Assignment: Scan the data. Collect each line that contains the word "female".
━━ Provided records
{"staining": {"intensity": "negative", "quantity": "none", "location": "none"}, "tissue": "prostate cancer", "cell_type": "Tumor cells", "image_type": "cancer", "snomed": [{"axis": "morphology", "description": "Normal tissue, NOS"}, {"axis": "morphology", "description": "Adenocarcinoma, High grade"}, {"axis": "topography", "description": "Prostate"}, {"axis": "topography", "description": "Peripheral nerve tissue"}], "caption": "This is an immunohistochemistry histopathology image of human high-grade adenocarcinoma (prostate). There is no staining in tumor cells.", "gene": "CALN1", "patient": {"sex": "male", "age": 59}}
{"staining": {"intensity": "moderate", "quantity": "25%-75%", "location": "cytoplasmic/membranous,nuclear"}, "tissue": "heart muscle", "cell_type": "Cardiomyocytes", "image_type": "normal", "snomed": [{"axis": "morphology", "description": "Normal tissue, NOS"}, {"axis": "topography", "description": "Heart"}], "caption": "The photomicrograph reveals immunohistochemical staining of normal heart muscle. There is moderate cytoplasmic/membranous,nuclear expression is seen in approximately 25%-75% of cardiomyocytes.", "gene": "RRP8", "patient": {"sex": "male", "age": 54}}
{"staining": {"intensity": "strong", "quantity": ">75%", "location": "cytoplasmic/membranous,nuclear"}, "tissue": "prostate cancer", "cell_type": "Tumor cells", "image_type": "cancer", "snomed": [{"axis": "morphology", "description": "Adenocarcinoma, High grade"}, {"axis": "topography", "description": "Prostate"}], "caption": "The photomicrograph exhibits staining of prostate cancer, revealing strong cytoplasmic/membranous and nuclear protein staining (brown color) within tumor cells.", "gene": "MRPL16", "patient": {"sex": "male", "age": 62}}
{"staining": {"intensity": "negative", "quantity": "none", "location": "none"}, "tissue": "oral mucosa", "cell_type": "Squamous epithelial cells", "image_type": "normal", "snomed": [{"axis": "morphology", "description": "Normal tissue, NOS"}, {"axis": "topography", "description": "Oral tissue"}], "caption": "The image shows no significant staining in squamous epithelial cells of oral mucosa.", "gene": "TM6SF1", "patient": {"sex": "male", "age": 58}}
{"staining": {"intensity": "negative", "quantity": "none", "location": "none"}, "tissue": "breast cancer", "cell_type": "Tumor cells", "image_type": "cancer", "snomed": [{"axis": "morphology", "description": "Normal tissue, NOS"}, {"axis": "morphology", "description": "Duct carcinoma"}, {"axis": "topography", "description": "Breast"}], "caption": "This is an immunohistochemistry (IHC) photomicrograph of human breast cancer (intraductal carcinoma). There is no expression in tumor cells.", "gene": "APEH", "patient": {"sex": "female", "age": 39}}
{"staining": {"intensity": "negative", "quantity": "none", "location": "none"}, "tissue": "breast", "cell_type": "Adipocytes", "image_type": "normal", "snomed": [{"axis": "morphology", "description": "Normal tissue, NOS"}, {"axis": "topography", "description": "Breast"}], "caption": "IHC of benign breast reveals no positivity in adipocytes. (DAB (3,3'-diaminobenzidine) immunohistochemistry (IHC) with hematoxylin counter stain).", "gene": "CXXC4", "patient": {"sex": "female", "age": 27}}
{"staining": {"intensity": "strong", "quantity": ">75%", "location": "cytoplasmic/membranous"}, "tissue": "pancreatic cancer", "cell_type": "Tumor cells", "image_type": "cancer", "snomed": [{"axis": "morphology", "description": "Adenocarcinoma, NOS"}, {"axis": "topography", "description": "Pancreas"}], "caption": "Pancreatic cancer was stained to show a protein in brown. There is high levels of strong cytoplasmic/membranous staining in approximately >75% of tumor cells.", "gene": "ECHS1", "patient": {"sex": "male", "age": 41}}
━━━━
Task answer:
{"staining": {"intensity": "negative", "quantity": "none", "location": "none"}, "tissue": "breast cancer", "cell_type": "Tumor cells", "image_type": "cancer", "snomed": [{"axis": "morphology", "description": "Normal tissue, NOS"}, {"axis": "morphology", "description": "Duct carcinoma"}, {"axis": "topography", "description": "Breast"}], "caption": "This is an immunohistochemistry (IHC) photomicrograph of human breast cancer (intraductal carcinoma). There is no expression in tumor cells.", "gene": "APEH", "patient": {"sex": "female", "age": 39}}
{"staining": {"intensity": "negative", "quantity": "none", "location": "none"}, "tissue": "breast", "cell_type": "Adipocytes", "image_type": "normal", "snomed": [{"axis": "morphology", "description": "Normal tissue, NOS"}, {"axis": "topography", "description": "Breast"}], "caption": "IHC of benign breast reveals no positivity in adipocytes. (DAB (3,3'-diaminobenzidine) immunohistochemistry (IHC) with hematoxylin counter stain).", "gene": "CXXC4", "patient": {"sex": "female", "age": 27}}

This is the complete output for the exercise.